NBC reporter Craig Melvin asked Clinton if he ever apologized to Lewinsky, which led Clinton to become defensive and talk about how he paid a steep cost for his actions. Clinton and Lewinsky, then a White House intern 27 years his junior, had a series of sexual encounters between 1995 and 1997, culminating in a political scandal that rocked the administration.

"And so what you saw there, I think is the end of Bill Clinton's life as a public figure in this country," MSNBC political commentator Steve Schmidt said. "Because of that interview I don't think he's campaigning anywhere ever again unless he can clean it up and fix it pretty quickly."

Anchor Joe Scarborough said if Clinton wants to be on the campaign trail in 2018, he will need to take responsibility for his actions.

"If he wants to go out and campaign in 2018 which he should, do you own up to the fact that Monica Lewinsky's life has been ruined. That you still have Juanita Broaddrick suffering what she went through," Scarborough said.

"It has been for decades an unbelievable double standard that the Clintons have used and abused where nobody is allowed to go there on this issue and in the age of 'Me Too,' women are supposed to go there," host Mika Brzezinski said.

"My God, he sounded like [President] Trump. He sounded incapable of owning anything," she added.

Scarborough and Brzezinski argued whether the Democratic party need the Clintons. Scarborough believed Democrats desperately need the former president, while Brzezinski argued the party no longer needs him or Hillary Clinton, the 2016 nominee for president.

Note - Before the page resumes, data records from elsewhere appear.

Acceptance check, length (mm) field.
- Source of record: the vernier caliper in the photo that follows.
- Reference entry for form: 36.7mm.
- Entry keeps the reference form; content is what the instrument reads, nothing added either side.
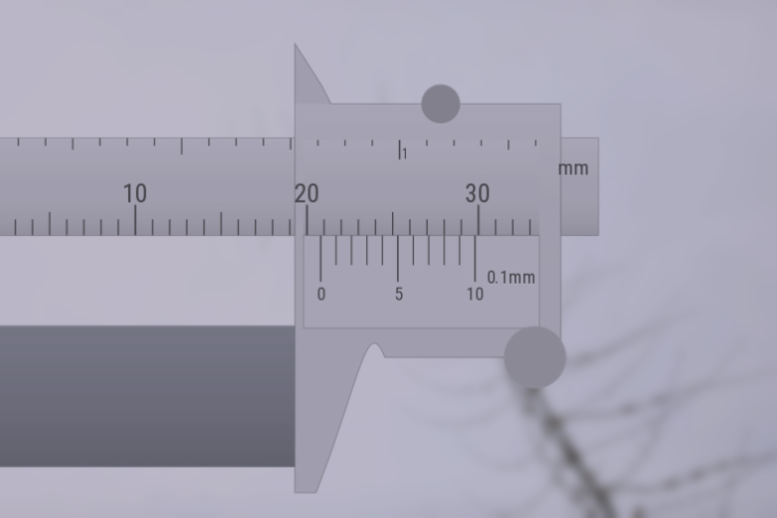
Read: 20.8mm
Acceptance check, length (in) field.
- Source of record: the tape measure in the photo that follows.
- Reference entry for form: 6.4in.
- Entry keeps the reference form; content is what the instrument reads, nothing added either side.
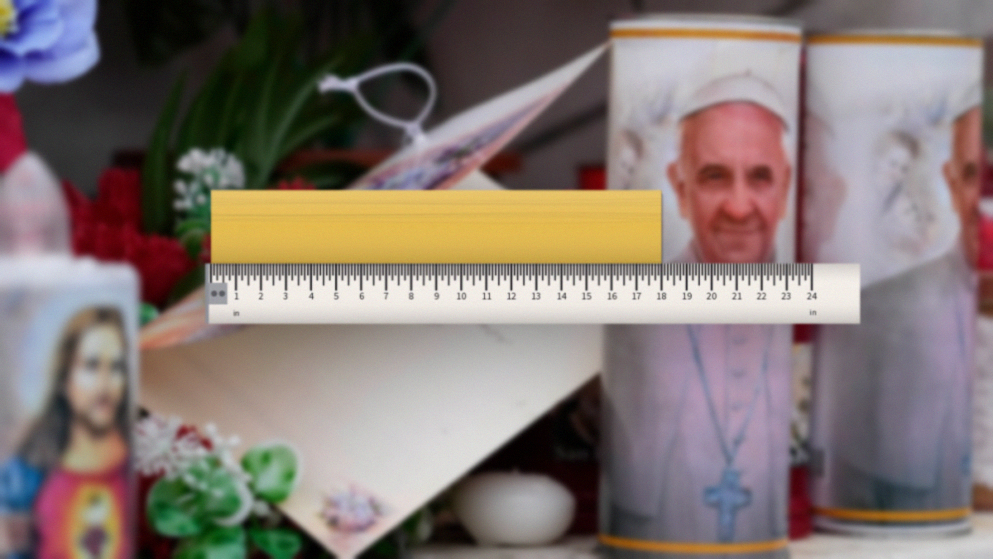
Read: 18in
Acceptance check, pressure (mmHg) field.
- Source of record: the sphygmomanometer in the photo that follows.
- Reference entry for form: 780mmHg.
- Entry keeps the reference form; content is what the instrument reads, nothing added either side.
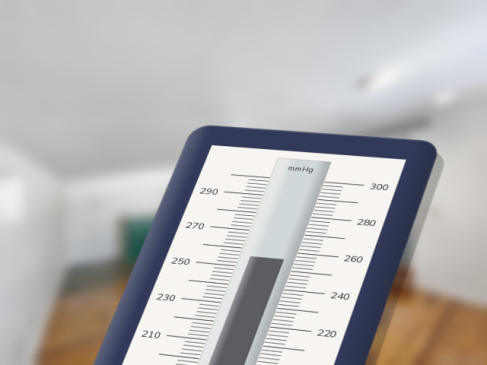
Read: 256mmHg
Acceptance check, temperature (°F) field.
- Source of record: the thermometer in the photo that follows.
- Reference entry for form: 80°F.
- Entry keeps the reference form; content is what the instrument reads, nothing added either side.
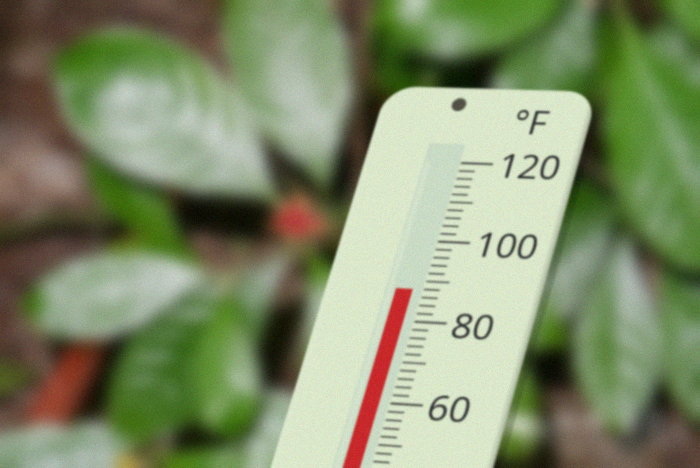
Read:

"As for Democrats, Democrats don't need him, they don't need Hillary. We don't need them," Brzezinski said.

Schmidt said the "tragedy" is Clinton's conduct can be used as a talking point to defend Trump's.

"His great legacy is now we have half the country, any time you talk about the conduct of Donald Trump, anything that's wrong, says like that, 'What about Bill Clinton?'" Schmidt said. "This is the tragedy."